* PASSAGE *
▬▬▬▬▬▬

Thoughts? Words of wisdom?
What is the problem, the S&P 500 has returned roughly 7% for the past 5 years based on Friday's close and much higher than 7% over the last 10 years? You're saying one two different things.

1) I only want 7% average
2) I can't stand being down so much in one year (even if it averages out to 7%).

I have to wonder if Robbie is right, i.e., sell tomorrow. It would be better than selling once Putin does something really stupid and the market drops a bunch. Unfortunately, that is when I suspect you won't be able to tolerate it anymore and you will end up selling.:facepalm:
 
Sell if you wanna sell, play if you wanna play. Wild horses could not drag me into the [-]Casino[/-] Stock Market, now or in the near future.
 
I have to wonder if Robbie is right, i.e., sell tomorrow. It would be better than selling once Putin does something really stupid and the market drops a bunch. Unfortunately, that is when I suspect you won't be able to tolerate it anymore and you will end up selling.:facepalm:


For the OP, I’d recommend they find an AA that prevents them from selling. Otherwise it sounds like classic buy high, sell low, which will turn into sell low, buy high when they try to get back into the market.

Personally, I appreciate a good market correction. Every now and then you need to declutter. Capitulation posts are a good sign of a market bottom. The more people sell, the higher chance we’re at a bottom. This, along with getting rid of cheap/easy money, is a plus for long-term investors. So when I see a post like this, I feel like we’re moving in the right direction.
 
I see that the Bonds solve everything crowd is out, including statements to the effect that anyone who doesn't agree with them just doesn't understand bonds.

No where in my post to OP did I say they shouldn't have bonds, nor am I opposed to laddering.

▬▬▬▬▬▬

* SUPPLIED INFORMATION *

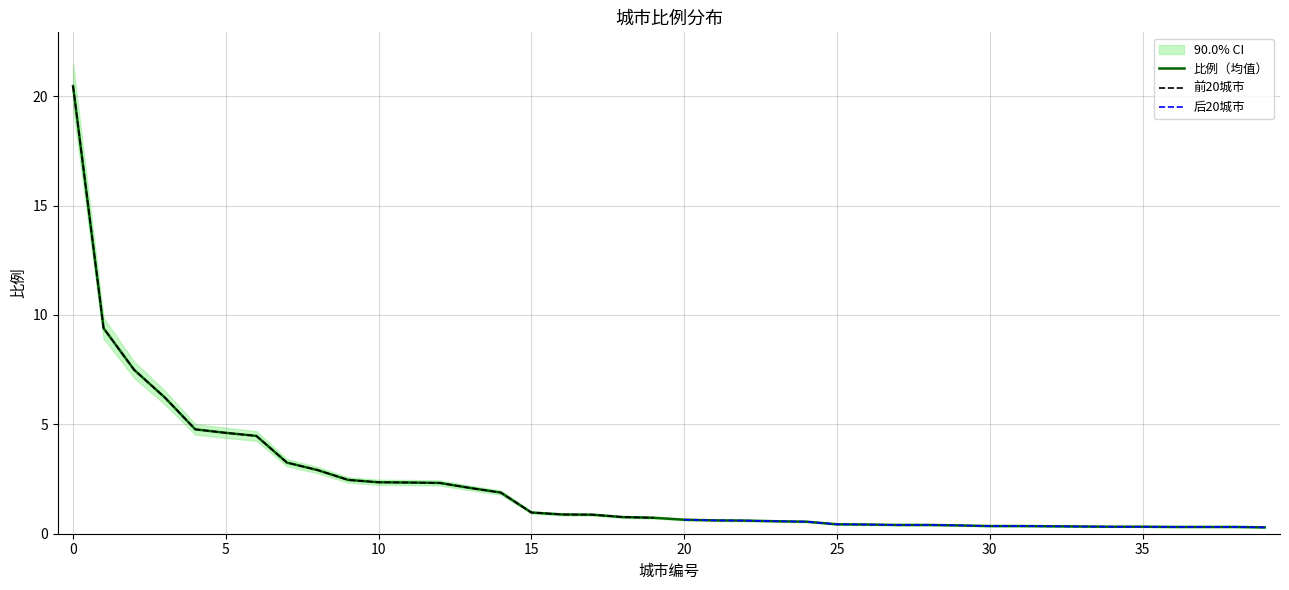

What is the minimum value shown in the chart?

0.3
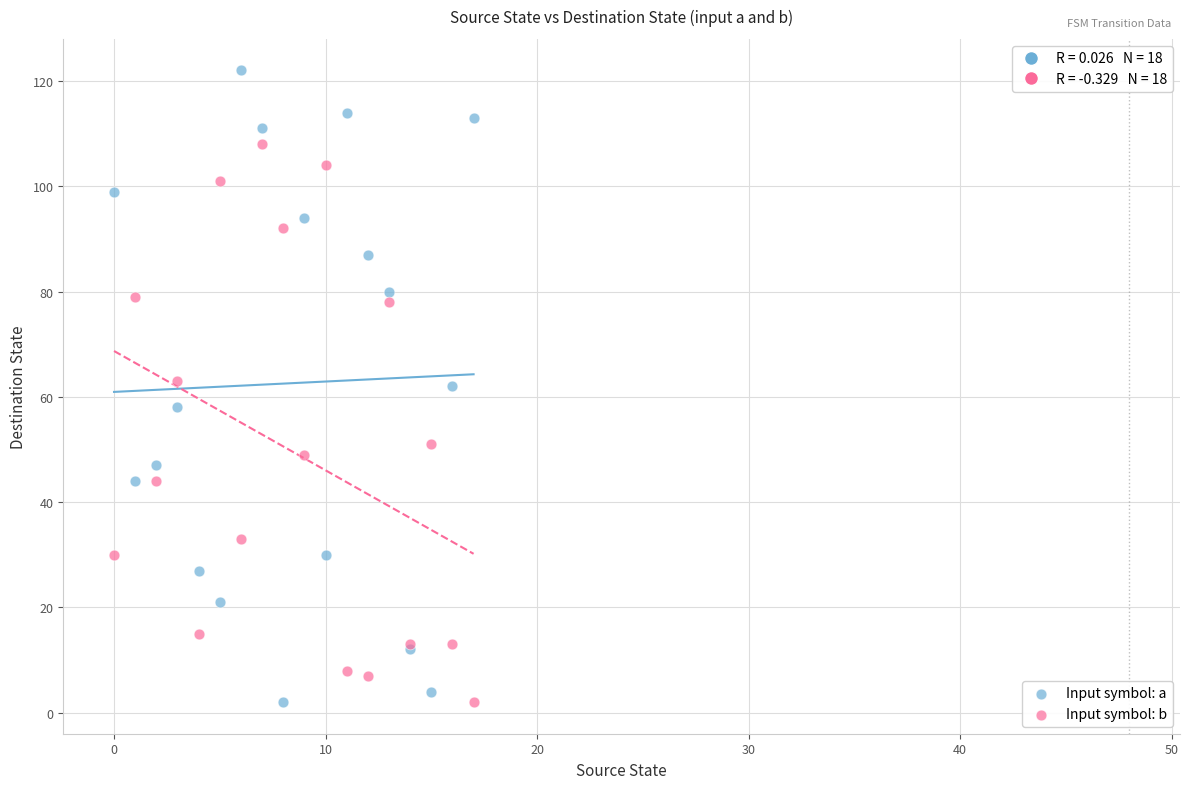

Which series has the largest Y range (max minus min)?

Input symbol: a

▬▬▬▬▬▬

Transcribe the passage from the stock market discussion word for word, starting at "For the OP, I’d" and ending at "the right direction.".

* EXERCISE OUTPUT *
For the OP, I’d recommend they find an AA that prevents them from selling. Otherwise it sounds like classic buy high, sell low, which will turn into sell low, buy high when they try to get back into the market.

Personally, I appreciate a good market correction. Every now and then you need to declutter. Capitulation posts are a good sign of a market bottom. The more people sell, the higher chance we’re at a bottom. This, along with getting rid of cheap/easy money, is a plus for long-term investors. So when I see a post like this, I feel like we’re moving in the right direction.